Start of TEXT

One position argues that such weapons suggest that part of the Qin army is employed in a similar manner to the Macedonian Phalanx.

The other position states that since the Qin army consists of soldiers with di-similar weapons systems, these spearmen fight as part of a combined arms team. They argued that their tactics is most similiar to the pike and shot tactics in Europe, substituting match lock with crossbow. The pikemen are there to protect the crossbow men.

What do you guys think?

Officer of Engineers
26 Oct 07,, 20:38
The terracotta clay soldiers are layed out in a phalanx manner.

ASG
04 Nov 07,, 18:15
The terracotta clay soldiers are layed out in a phalanx manner.

I am not familiar with Chinese history, but an elaboration on that might help.

IDonT
05 Nov 07,, 21:09
I am not familiar with Chinese history, but an elaboration on that might help.

It seems that the Long spears (measuring between 4.3m to 6.7m (including the wooden shaft) were found in the Pits, near the chariot remains. They lead credence to the theory that they were used to protect the Chariots.

The chariots, according to the site.

Chariots were most efficient when used in wide-open, flat areas of the country. But by the Qin Dynasty, battles were often fought on rugged and uneven terrain, so chariots became less effective than saddle horses and mounted soldiers, especially when confronting foreign intruders along mountainous borders. In Pit No.2, however, chariot units and cavalry are almost the same in number. To some historians, this means that the First Emperor still valued the chariot, particularly as a symbol of superior military power.

Two of the 6 chariots in Pit No.1 carried drums and bells used to signal an advance or retreat.

End of TEXT

List every poster name in the discussion of the Qin army above that appears on its own line directly before a date and time.

Start of DATASET ENTRIES

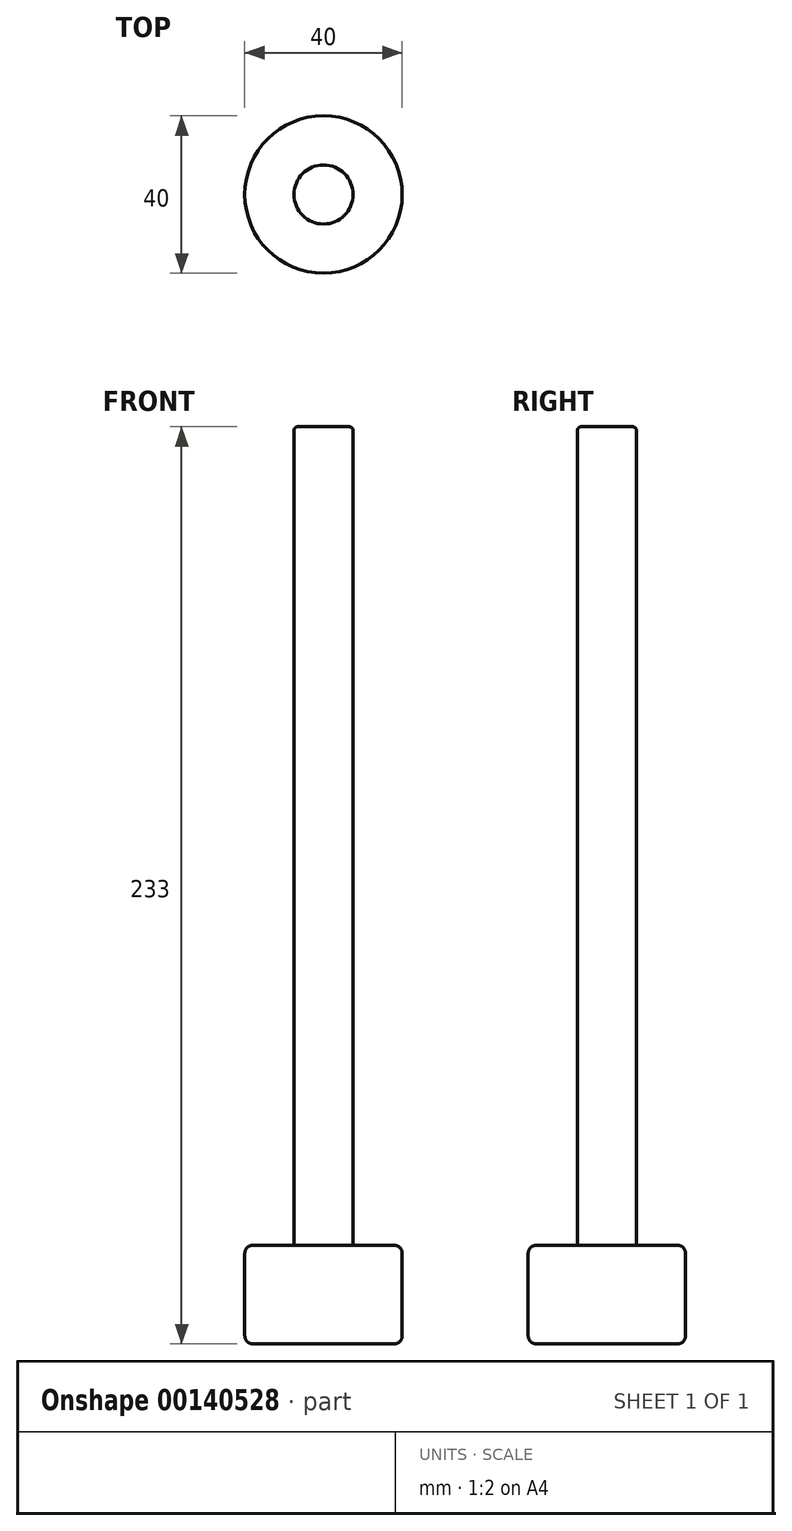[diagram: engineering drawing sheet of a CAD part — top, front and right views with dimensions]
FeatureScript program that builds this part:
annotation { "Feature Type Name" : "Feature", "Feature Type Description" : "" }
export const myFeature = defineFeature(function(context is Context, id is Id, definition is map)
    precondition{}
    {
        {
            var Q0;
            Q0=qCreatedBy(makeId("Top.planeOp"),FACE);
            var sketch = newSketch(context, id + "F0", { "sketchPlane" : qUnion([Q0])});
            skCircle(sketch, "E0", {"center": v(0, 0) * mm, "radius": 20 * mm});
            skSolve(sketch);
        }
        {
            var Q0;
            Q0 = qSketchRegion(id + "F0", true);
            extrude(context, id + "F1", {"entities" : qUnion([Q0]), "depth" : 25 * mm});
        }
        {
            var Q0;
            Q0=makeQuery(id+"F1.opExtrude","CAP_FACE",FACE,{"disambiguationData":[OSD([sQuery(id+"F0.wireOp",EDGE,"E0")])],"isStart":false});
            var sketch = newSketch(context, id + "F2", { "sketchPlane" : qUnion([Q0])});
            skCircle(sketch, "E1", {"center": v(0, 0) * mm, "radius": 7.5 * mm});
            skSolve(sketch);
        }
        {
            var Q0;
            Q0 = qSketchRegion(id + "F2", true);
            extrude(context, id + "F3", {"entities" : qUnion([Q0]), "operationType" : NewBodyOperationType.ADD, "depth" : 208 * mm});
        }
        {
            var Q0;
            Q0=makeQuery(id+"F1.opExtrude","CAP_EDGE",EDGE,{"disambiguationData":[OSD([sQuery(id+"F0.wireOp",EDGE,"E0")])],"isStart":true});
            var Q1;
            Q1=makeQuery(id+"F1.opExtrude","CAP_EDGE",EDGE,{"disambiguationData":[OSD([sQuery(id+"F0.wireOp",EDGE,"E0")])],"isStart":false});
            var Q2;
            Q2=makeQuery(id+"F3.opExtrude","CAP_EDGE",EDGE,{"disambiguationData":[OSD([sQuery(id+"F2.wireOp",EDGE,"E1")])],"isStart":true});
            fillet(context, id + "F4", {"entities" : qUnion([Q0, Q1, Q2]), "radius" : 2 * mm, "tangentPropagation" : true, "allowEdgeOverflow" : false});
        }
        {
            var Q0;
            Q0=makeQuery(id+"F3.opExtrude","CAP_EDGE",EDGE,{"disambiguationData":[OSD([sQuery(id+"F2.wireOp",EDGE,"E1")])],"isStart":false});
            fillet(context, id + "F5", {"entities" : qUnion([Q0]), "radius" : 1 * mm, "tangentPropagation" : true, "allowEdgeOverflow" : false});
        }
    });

End of DATASET ENTRIES
Start of DATASET ENTRIES

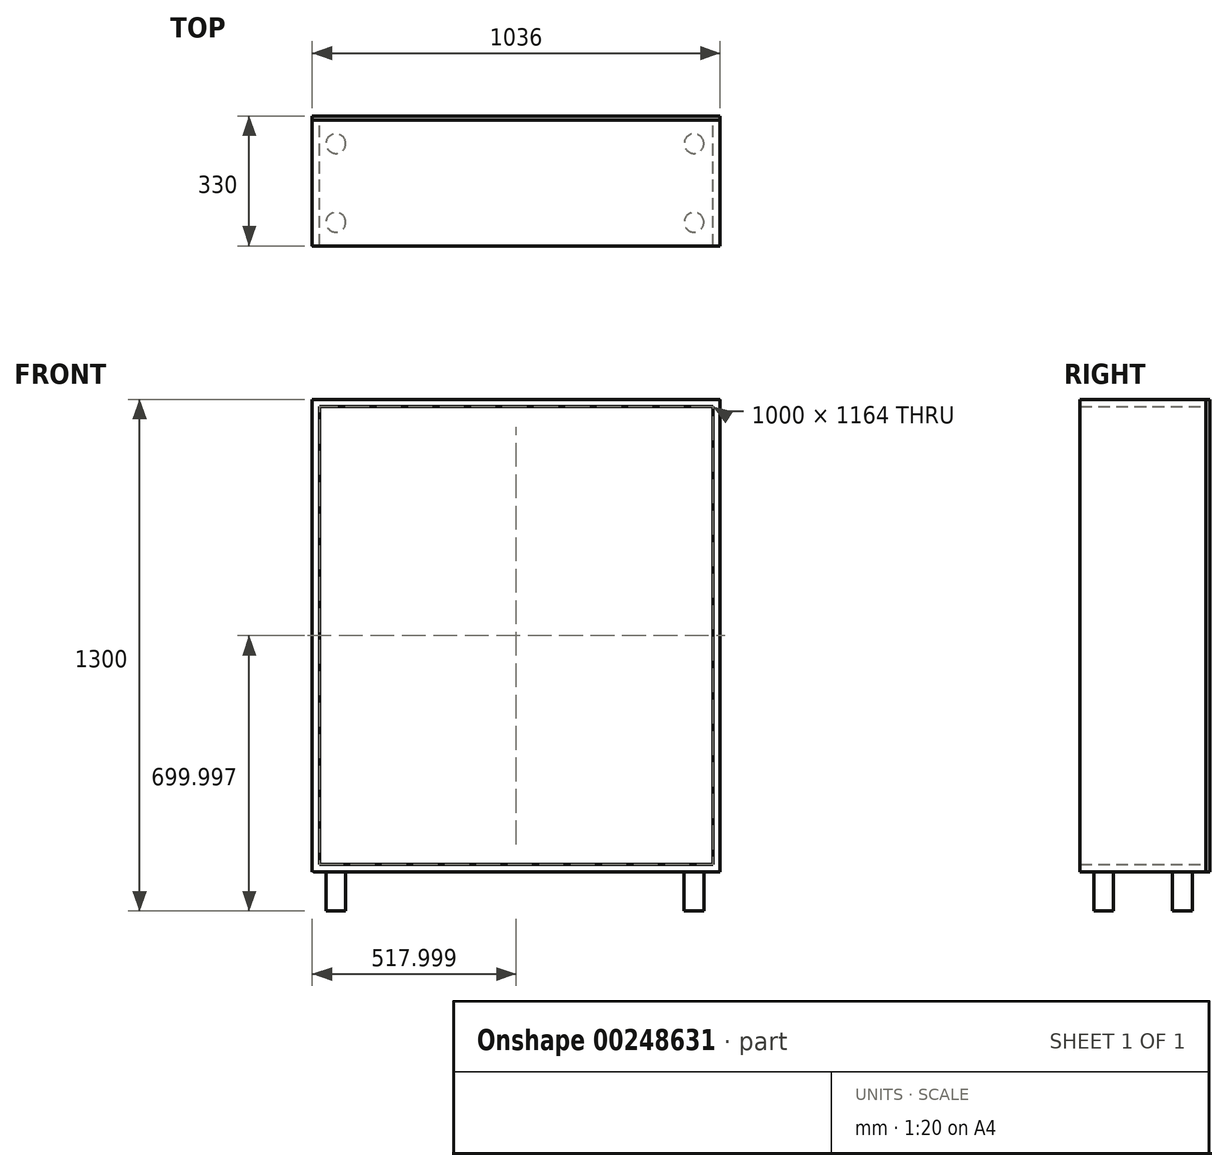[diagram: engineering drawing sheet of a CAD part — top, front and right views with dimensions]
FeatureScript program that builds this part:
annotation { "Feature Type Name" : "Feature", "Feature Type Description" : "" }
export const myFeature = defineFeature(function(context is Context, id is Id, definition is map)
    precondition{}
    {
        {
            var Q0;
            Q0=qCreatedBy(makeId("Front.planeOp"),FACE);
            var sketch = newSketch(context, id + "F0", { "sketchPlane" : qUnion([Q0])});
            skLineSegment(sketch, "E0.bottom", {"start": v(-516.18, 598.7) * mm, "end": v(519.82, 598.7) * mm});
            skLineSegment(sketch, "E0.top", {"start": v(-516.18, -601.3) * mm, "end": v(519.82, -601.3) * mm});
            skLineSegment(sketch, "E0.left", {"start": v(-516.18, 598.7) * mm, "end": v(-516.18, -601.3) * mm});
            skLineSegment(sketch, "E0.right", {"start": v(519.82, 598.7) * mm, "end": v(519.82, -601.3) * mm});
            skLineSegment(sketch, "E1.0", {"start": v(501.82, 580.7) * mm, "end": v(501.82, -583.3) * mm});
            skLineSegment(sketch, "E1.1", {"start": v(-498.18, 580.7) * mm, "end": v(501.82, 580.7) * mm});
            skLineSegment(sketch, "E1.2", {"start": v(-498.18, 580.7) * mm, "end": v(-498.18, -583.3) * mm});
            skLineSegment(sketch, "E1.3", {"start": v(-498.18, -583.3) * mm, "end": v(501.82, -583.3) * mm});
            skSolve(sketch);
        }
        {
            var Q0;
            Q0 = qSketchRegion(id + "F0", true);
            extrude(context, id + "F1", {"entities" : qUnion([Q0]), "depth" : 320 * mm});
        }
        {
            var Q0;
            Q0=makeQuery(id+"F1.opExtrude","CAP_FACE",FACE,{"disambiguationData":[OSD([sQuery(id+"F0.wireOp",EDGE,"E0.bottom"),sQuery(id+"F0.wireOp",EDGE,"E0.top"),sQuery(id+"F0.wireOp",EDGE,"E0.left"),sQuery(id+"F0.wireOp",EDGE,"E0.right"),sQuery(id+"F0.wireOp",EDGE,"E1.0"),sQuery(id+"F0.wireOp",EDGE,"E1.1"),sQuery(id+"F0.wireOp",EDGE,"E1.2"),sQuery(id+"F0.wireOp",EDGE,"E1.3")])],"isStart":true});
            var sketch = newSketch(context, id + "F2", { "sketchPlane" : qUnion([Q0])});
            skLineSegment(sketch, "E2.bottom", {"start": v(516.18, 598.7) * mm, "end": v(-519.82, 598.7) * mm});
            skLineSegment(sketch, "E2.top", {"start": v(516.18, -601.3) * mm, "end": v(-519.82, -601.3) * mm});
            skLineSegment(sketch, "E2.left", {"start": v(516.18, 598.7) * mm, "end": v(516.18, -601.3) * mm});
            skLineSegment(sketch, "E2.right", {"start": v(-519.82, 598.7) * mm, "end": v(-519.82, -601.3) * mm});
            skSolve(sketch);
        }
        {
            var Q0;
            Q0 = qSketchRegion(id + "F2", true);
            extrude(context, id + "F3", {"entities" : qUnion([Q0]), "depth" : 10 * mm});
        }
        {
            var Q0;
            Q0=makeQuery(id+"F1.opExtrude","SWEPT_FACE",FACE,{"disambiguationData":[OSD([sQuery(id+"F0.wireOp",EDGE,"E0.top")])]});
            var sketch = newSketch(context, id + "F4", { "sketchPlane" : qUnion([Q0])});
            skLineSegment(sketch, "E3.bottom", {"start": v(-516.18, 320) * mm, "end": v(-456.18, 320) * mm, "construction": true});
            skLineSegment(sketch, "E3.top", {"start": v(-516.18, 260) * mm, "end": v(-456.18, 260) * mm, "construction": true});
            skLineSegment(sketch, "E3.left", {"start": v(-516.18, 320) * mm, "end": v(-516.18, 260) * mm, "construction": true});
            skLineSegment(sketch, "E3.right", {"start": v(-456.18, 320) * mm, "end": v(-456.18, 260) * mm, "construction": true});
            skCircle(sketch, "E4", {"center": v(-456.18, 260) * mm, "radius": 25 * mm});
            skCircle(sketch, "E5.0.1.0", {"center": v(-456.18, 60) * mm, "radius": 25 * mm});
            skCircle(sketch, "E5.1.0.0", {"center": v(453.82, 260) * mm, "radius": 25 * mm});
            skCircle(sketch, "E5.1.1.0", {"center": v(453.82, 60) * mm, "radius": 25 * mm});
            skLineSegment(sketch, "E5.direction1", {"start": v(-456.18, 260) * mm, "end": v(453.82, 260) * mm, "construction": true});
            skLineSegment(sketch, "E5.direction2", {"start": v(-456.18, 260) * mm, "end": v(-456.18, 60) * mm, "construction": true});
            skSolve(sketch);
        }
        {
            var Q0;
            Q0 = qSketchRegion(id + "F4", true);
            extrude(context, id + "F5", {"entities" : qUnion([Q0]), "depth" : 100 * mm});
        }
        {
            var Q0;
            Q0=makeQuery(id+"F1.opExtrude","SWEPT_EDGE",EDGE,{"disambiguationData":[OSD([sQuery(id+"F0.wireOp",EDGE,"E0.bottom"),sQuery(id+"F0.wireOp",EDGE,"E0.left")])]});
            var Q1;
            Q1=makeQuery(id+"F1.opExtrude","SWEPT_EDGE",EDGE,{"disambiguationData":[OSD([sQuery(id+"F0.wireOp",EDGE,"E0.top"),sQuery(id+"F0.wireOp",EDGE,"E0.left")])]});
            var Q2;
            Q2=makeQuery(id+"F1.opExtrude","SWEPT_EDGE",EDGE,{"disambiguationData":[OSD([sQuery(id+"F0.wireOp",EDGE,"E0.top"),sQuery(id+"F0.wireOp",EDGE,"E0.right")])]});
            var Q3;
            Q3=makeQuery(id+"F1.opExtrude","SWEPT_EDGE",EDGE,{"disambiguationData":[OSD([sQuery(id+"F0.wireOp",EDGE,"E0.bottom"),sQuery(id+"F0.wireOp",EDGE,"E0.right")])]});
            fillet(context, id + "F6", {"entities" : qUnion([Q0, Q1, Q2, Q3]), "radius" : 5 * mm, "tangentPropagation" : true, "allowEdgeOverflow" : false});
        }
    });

End of DATASET ENTRIES
Start of DATASET ENTRIES

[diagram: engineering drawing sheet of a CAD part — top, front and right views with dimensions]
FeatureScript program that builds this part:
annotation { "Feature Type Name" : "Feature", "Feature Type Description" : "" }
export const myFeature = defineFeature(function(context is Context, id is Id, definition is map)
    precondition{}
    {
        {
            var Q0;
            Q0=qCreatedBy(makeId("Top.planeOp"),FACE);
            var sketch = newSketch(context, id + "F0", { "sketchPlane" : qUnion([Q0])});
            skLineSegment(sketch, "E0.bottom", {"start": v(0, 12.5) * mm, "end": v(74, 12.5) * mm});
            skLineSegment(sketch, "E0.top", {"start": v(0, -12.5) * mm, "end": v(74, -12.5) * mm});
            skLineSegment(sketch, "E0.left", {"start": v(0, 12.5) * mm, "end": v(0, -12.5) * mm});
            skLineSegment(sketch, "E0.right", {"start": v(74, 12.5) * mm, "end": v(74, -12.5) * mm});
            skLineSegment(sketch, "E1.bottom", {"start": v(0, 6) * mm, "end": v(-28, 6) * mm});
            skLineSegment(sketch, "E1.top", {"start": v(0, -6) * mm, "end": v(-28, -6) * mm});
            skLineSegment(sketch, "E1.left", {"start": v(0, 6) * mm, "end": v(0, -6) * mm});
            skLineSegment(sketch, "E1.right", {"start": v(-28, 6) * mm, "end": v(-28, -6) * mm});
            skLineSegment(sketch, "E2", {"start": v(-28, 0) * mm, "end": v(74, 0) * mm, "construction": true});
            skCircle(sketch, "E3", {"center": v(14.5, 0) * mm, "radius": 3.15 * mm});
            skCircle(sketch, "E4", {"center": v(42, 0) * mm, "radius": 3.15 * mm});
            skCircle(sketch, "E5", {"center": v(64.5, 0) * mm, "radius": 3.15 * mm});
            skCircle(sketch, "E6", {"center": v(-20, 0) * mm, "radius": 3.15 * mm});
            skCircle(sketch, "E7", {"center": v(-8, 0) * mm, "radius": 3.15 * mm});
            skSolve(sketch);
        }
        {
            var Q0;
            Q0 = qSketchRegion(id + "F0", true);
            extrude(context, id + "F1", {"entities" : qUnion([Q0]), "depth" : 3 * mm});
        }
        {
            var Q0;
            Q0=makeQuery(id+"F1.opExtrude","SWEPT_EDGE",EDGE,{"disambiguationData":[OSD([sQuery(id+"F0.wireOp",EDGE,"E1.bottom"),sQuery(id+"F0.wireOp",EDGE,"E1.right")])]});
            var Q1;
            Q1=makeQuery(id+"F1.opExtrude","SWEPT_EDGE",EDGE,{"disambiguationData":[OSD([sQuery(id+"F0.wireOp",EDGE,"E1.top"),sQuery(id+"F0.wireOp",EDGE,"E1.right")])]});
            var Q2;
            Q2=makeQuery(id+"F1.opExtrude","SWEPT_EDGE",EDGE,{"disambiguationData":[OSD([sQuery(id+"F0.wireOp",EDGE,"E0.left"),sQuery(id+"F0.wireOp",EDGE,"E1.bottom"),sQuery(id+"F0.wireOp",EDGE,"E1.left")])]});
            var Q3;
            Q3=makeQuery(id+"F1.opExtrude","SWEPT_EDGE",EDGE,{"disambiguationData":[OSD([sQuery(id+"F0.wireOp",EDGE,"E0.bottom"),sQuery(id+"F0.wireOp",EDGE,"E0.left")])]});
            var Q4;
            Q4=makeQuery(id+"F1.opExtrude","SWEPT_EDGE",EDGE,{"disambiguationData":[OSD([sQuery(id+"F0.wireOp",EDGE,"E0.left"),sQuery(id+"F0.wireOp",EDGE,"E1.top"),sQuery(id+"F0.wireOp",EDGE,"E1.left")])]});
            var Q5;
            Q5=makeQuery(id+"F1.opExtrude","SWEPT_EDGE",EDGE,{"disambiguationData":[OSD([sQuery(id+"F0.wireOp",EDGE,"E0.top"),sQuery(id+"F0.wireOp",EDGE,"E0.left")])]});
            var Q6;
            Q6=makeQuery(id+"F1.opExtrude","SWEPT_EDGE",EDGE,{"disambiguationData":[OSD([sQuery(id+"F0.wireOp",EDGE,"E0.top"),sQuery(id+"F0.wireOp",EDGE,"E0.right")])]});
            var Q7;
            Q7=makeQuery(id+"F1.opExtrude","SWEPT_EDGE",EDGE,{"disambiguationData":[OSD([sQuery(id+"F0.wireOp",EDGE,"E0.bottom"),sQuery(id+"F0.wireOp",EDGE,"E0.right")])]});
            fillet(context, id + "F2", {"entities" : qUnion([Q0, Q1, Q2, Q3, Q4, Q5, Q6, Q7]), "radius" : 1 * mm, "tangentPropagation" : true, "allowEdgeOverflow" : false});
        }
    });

End of DATASET ENTRIES

● **TASK OUTPUT**
Officer of Engineers, ASG, IDonT